I guess the issue is whether CotEditor should follow this principle or not.
Edit:
I just tried to use CE's text replacement syntax (tell front document to replace for "ś" to "X") and it doesn't work. Where the for is U+0073/U+0301, CE ignores these characters and replaces U+015B instead.
CotEditor version
4.3.0
macOS version
12.4
Additional context
No response
I'd say it's in spec. CotEditor handles the string in the document as-is. In addition, AppleScript's API by CotEditor counts characters in the UTF-16 unit. Thus, if some characters in the document are not combined, then CotEditor handles them as two-length characters. It depends on how characters are stored in the actual document contents. I believe CotEditor should not change the current behavior because some users need to handle characters strictly.
I just tried to use CE's text replacement syntax (tell front document to replace for "ś" to "X") and it doesn't work. Where the for is U+0073/U+0301, CE ignores these characters and replaces U+015B instead.
I guess this is another issue. The current implementation of CotEditor should replace both U+0073/U+0301 and U+015B with that command. See the screencast I tested below (I also attached the script and document):
https://user-images.githubusercontent.com/1165044/182037996-6fbc84ca-7c54-4185-b4bf-2860596c0b81.mov
Did you add the with all option to replace all occurrences instead of the first met one?
If you added the option and still cannot replace both, please send me a set of the script and sample document file that can reproduce this issue. Then I'll research further.
Hmmm, this is interesting. Though I can't decide right away what is the best implementation... Let me think.
"Did you add the with all option to replace all occurrences instead of the first met one?"
Ahhhh, this seems to be my error :)
I take the point that it makes sense for a powerful text editor to treat such characters in the most technically literal way possible, regardless of what AppleScript does.
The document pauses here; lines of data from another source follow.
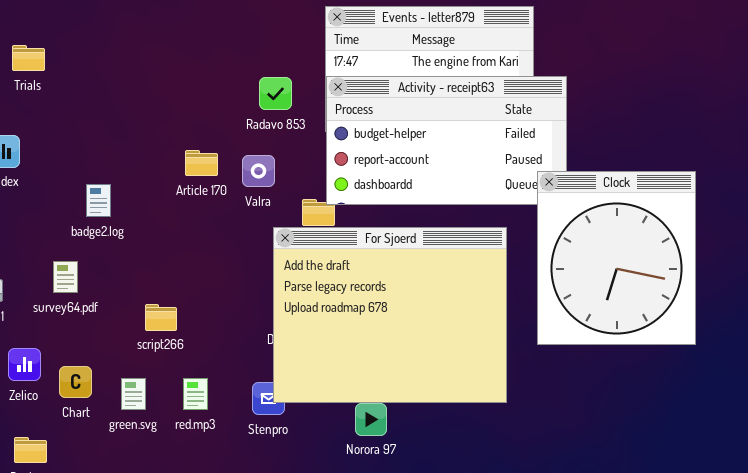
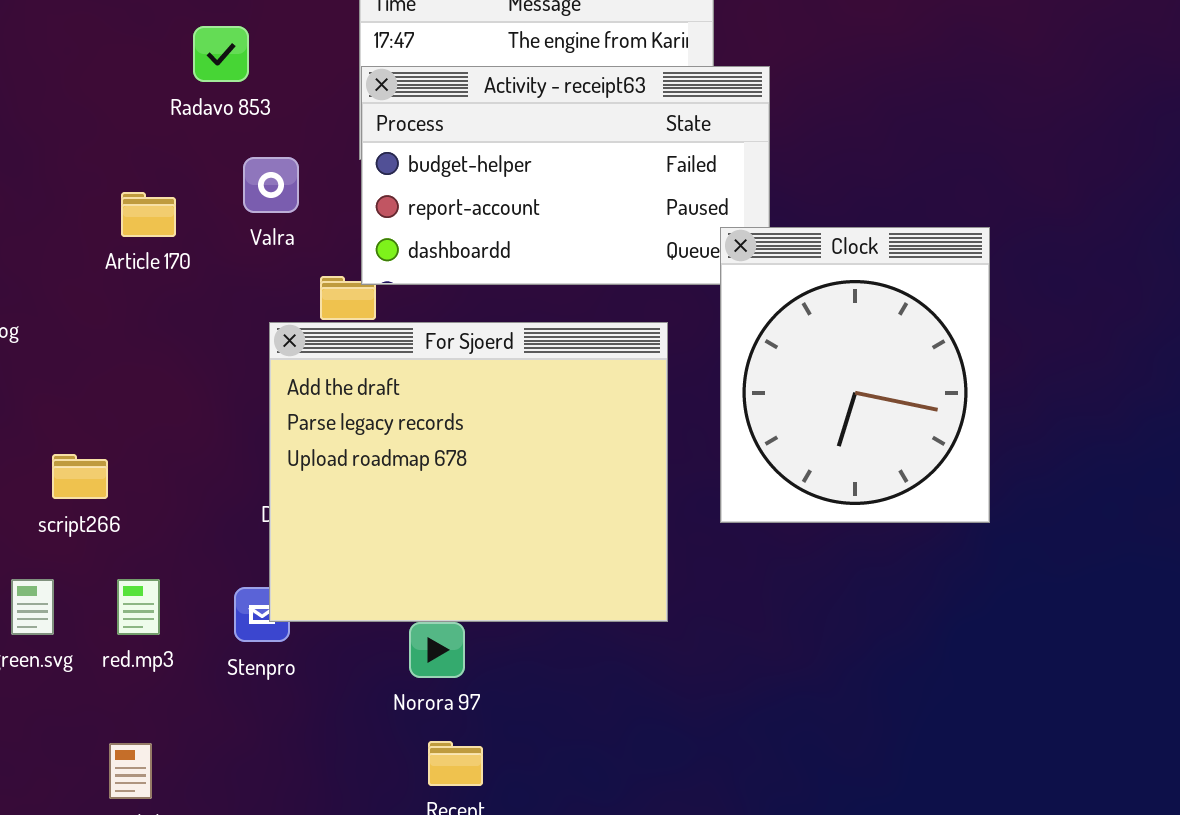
Radavo 853: [259,77,292,110] -> [193,26,249,82], moved
Valra: [242,155,275,187] -> [243,157,299,213], moved

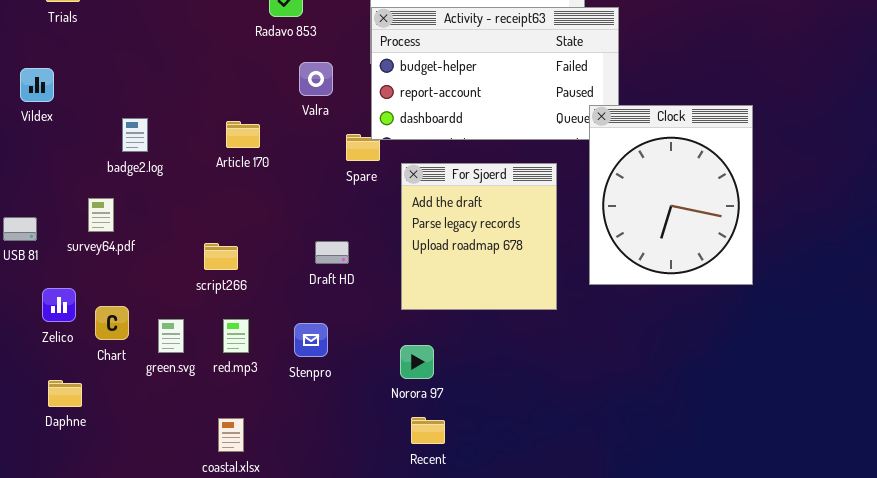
Article 170: [121,192,176,237] -> [226,121,260,148], moved
For Sjoerd: [269,322,668,622] -> [401,163,557,310], resized
script266: [52,454,108,499] -> [204,243,238,270], moved

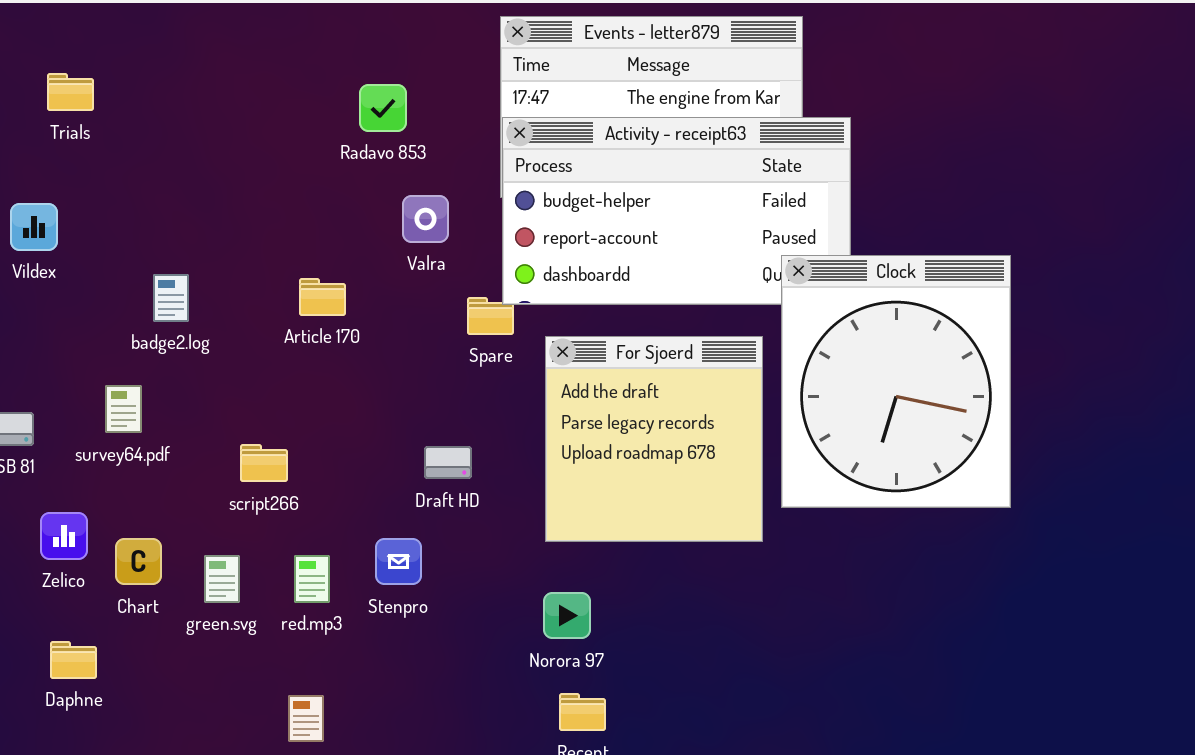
Clock: [589,105,753,285] -> [781,255,1011,508], moved
script266: [204,243,238,270] -> [240,444,288,482], moved
Stenpro: [294,323,328,357] -> [375,538,422,585], moved

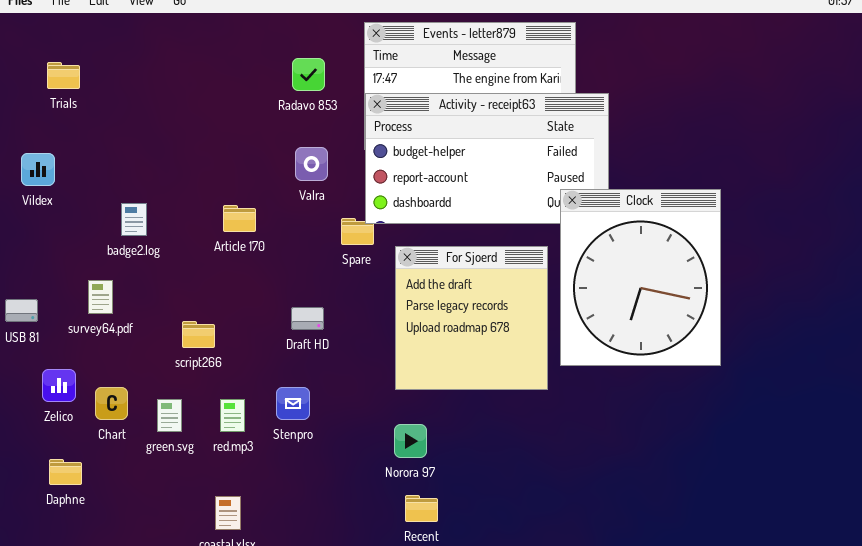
Radavo 853: [359,84,407,132] -> [292,58,325,91], moved
Draft HD: [424,446,472,479] -> [291,307,324,330], moved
I will go with my first instinct and use the replace for command in my on document saved handler (now that I understand that this works). That should solve it.
I use CE to edit preferences files, write some code, and write prose. So, it can be complicated to achieve a setup that satisfies all cases.
Thanks for your help.
Ahhhh, this seems to be my error :)
Ok, that's good to hear there isn't a bug ;-)
Regarding the unit to count characters, I changed my mind by reading the documentation about AppleScript by Apple. I first thought it was about Unicode normalization; however, in fact, AppleScript counts characters not by UTF-16, which I believed, but by grapheme clusters since AppleScript 2.0 (Mac OS X 10.5, 2007).
The current CotEditor's specification regarding character count was already designed when I adopted the CotEditor project in 2013 and so I have preserved it since now just to keep the compatibility. In other words, the current implementation was probably designed before AppleScript 2.0 was released. But if the specification in the AppleScript side was changed, CotEditor should follow it.
Now I plan to change the way to count characters for AppleScript in CotEditor in the next minor update, CotEditor 4.4.0, which will be released this fall. This is a kind of breaking change, nevertheless, I suppose I should do it.
Thank you for realizing this inconsistency of spec between AppleScript CotEditor.